The Centre has announced its new Open Market Sales Scheme (OMSS) policy, aiming to bolster ethanol production and stabilize foodgrain markets. For the 2025-26 ethanol supply year, 5.2 million tonnes (mt) of rice are allocated for ethanol production, maintaining the previous year’s volume but with an increased price of INR 2,320/quintal from INR 2,250. Distilleries are urged to prioritize old/broken rice.
A new category of broken rice from the Rice Milling Transformation scheme has been introduced for distilleries and private parties, available via e-auction at INR 2,320/quintal from November 1. Wheat’s reserve price under OMSS is now INR 2,550/quintal, up from last year’s INR 2,300-INR 2,325.
For ‘Bharat’ brand retail, central cooperative agencies can procure rice at INR 2,480/quintal from November 1, 2025, to June 30, 2026. However, the INR 200/quintal subsidy from the Price Stabilisation Fund (PSF) for ‘Bharat’ brand rice ceased on July 1. Cooperative organizations are permitted to procure rice in both procuring and consuming states during paddy procurement, but private millers cannot sell ‘Bharat’ brand rice. Institutional buyers can now purchase rice directly from FCI at INR 2,480/quintal from November 1, 2025, up from INR 2,400.
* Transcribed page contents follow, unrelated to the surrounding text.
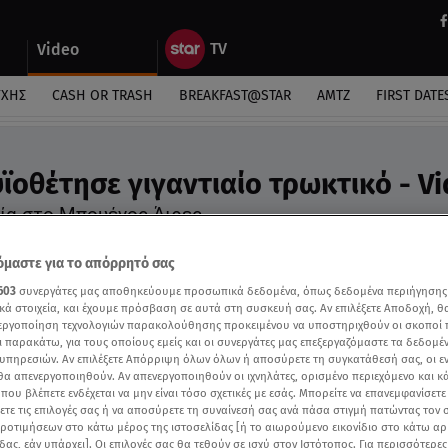
Video
ΎΧΗΣ
CASH OR TRASH
BREAKFAST@STAR
ΑΜΤΖ
FIRST DATE
υϊοθέτησε γιγαντιαίο τρωκτικό - V
ία στο Μπουένος Άιρες
μαστε για το απόρρητό σας
603
συνεργάτες μας αποθηκεύουμε προσωπικά δεδομένα, όπως δεδομένα περιήγησης
κά στοιχεία, και έχουμε πρόσβαση σε αυτά στη συσκευή σας. Αν επιλέξετε Αποδοχή, θ
νεργοποίηση τεχνολογιών παρακολούθησης προκειμένου να υποστηριχθούν οι σκοποί
ι παρακάτω, για τους οποίους εμείς και οι συνεργάτες μας επεξεργαζόμαστε τα δεδομέ
υπηρεσιών. Αν επιλέξετε Απόρριψη όλων όλων ή αποσύρετε τη συγκατάθεσή σας, οι ε
 θα απενεργοποιηθούν. Αν απενεργοποιηθούν οι ιχνηλάτες, ορισμένο περιεχόμενο και κά
 που βλέπετε ενδέχεται να μην είναι τόσο σχετικές με εσάς. Μπορείτε να επανεμφανίσετ
ξετε τις επιλογές σας ή να αποσύρετε τη συναίνεσή σας ανά πάσα στιγμή πατώντας τον
προτιμήσεων στο κάτω μέρος της ιστοσελίδας [ή το αιωρούμενο εικονίδιο στο κάτω α
δας, εάν υπάρχει]. Οι επιλογές σας θα τεθούν σε ισχύ στον Ιστότοπος. Για περισσότερε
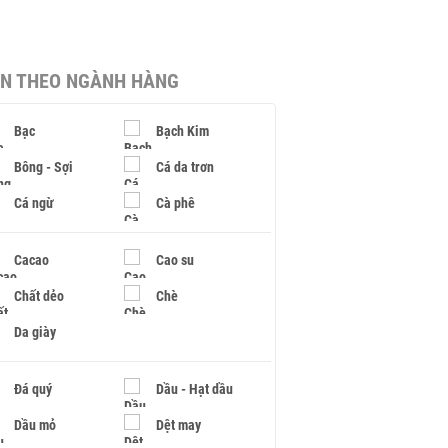
IN THEO NGÀNH HÀNG
Bạc
Bạch Kim
Bông - Sợi
Cá da trơn
Cá ngừ
Cà phê
Cacao
Cao su
Chất dẻo
Chè
Da giày
Đá quý
Dầu - Hạt dầu
Dầu mỏ
Dệt may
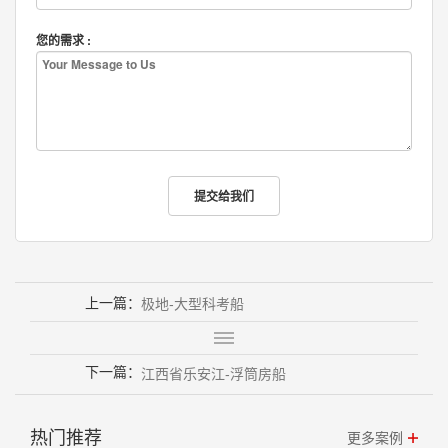
您的需求 :
上一篇：
极地-大型科考船
下一篇：
江西省乐安江-浮筒房船
热门推荐
更多案例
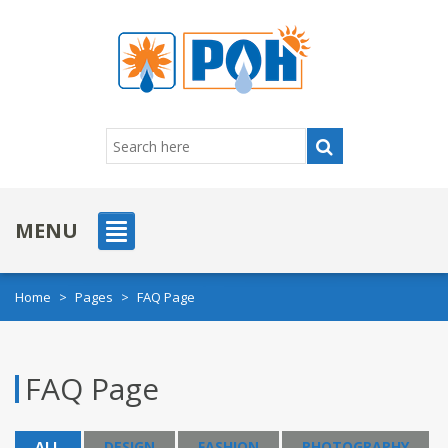
MENU
Home
>
Pages
>
FAQ Page
FAQ Page
ALL
DESIGN
FASHION
PHOTOGRAPHY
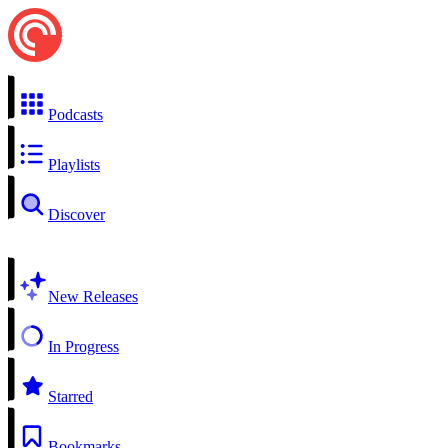
Podcasts
Playlists
Discover
New Releases
In Progress
Starred
Bookmarks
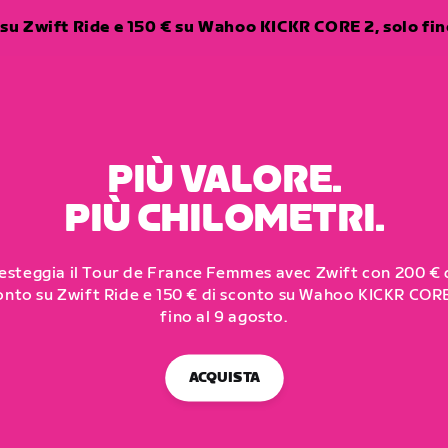
su Zwift Ride e 150 € su Wahoo KICKR CORE 2, solo fino
PIÙ VALORE.
PIÙ CHILOMETRI.
esteggia il Tour de France Femmes avec Zwift con 200 € 
onto su Zwift Ride e 150 € di sconto su Wahoo KICKR CORE
fino al 9 agosto.
ACQUISTA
State governments and community kitchens can buy rice at a fixed price of INR 2,320/quintal from November 1, 2025, to June 30, 2026, an increase from INR 2,250, though their allocation is reduced to 3.2 mt from 3.6 mt. E-auction prices for rice with maximum 10% broken type will be INR 3,090/quintal and for 25% broken type, INR 2,890. Rice prices include transportation costs, while wheat prices do not.